*** MATERIAL PROVIDED Section Begins ***
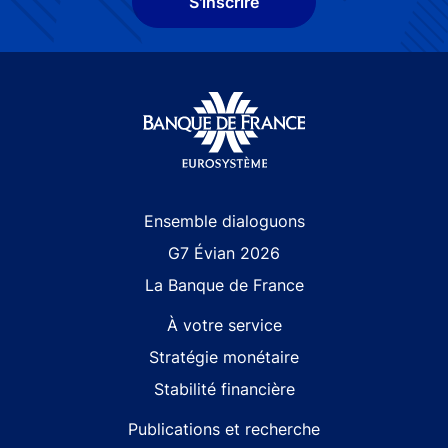
S'inscrire
Site navigation
Ensemble dialoguons
G7 Évian 2026
La Banque de France
À votre service
Stratégie monétaire
Stabilité financière
Publications et recherche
*** MATERIAL PROVIDED Section Ends ***
From where "La Banque de France" appears to the last line of the listing above, please write out every line exactly; leave out the rest.

La Banque de France
À votre service
Stratégie monétaire
Stabilité financière
Publications et recherche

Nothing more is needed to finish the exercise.